I'm just running through a fluids dynamics course and I could use some verification that I'm on the right course (in terms of direction of understanding)
I've been given the following question
Let $\vec{u} = U \cos{\theta}\vec{\hat{r}} – U \sin{\theta}\vec{\hat{\theta}}$
compute $\vec{\nabla} \cdot \vec{u}$ find the streamfunction and identify what this flow represents.
so first I start with
$$u_r = U \cos \theta~\&~ u_{\theta} = -Usin \theta$$
then
$$\vec{\nabla} \cdot \vec{u} = \frac{1}{r}\frac{\partial (ru_r)}{\partial r}+\frac{1}{r}\frac{\partial u_{\theta}}{\partial \theta}$$
$$=\frac{1}{r}\frac{\partial}{\partial r}(Ur \cos \theta)+\frac{1}{r}\frac{\partial }{\partial \theta}(-Usin\theta)$$
$$=0$$
so our flow is incompressible
To find the stream function I equate
$$u_r = \frac{1}{r}\frac{\partial \psi}{\partial \theta} ~\&~ u_{\theta} = -\frac{\partial \psi}{\partial r}$$
giving
$$\psi = ru \int \cos \theta~d\theta$$
$$\psi = u\sin\theta \int~dr$$
this gives
$$\psi = ru\sin\theta + f(r)$$
$$\psi = ru \sin\theta + g(\theta)$$
from here i'm a little confused, if I equate these two then I get a combination of two polynomials
so what do these actually represent?
any help would be greatly appreciated.
Best Answer
The stream function exists for a two-dimensional incompressible flow and is unique up to a constant that can be set arbitrarily to $0$. Since the velocity components depend on partial derivatives of the stream function and the volumetric flow rate is the difference in stream function values at two points, the constant is irrelevant.

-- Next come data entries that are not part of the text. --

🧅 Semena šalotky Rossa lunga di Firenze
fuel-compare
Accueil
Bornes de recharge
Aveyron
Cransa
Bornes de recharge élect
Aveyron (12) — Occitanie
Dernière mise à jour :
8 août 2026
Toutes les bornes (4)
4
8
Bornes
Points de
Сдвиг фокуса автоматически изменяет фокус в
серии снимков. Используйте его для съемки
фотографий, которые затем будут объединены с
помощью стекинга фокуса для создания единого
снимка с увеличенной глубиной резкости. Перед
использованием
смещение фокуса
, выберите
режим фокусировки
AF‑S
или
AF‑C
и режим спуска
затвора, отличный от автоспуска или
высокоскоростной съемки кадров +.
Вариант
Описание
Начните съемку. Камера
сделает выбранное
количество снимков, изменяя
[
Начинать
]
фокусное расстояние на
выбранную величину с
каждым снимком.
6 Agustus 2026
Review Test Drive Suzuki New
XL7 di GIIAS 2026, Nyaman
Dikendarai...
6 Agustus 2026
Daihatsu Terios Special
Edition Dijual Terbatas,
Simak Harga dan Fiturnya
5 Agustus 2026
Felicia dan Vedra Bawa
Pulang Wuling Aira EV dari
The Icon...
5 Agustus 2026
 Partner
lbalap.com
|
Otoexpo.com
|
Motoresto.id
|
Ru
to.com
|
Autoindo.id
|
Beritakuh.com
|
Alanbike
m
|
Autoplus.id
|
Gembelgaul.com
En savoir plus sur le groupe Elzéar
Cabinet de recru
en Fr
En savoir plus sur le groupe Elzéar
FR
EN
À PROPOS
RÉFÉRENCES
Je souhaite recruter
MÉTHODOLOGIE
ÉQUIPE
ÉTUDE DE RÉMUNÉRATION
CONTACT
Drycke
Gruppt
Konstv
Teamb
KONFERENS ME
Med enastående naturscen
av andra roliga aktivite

As you have done, starting with
$$- \frac{\partial \psi}{\partial r} = u_\theta = -U \sin \theta,$$
and integrating, we get
$$\psi = Ur \sin \theta + g(\theta)$$
Upon differentiating with respect to $\theta$ we find
$$U \cos\theta = \frac{1}{r}\frac{\partial\psi}{\partial \theta} = \frac{1}{r}\frac{\partial}{\partial \theta}\left(Ur \sin \theta + g(\theta) \right) = U \cos \theta + \frac{g'(\theta)}{r}$$
Thus, $g'(\theta) = 0$, which implies that $g(\theta) = C$ -- a constant that can be arbitrarily set to $0$ as discussed above. In this way we obtain $\psi(r,\theta) = U r \sin \theta$.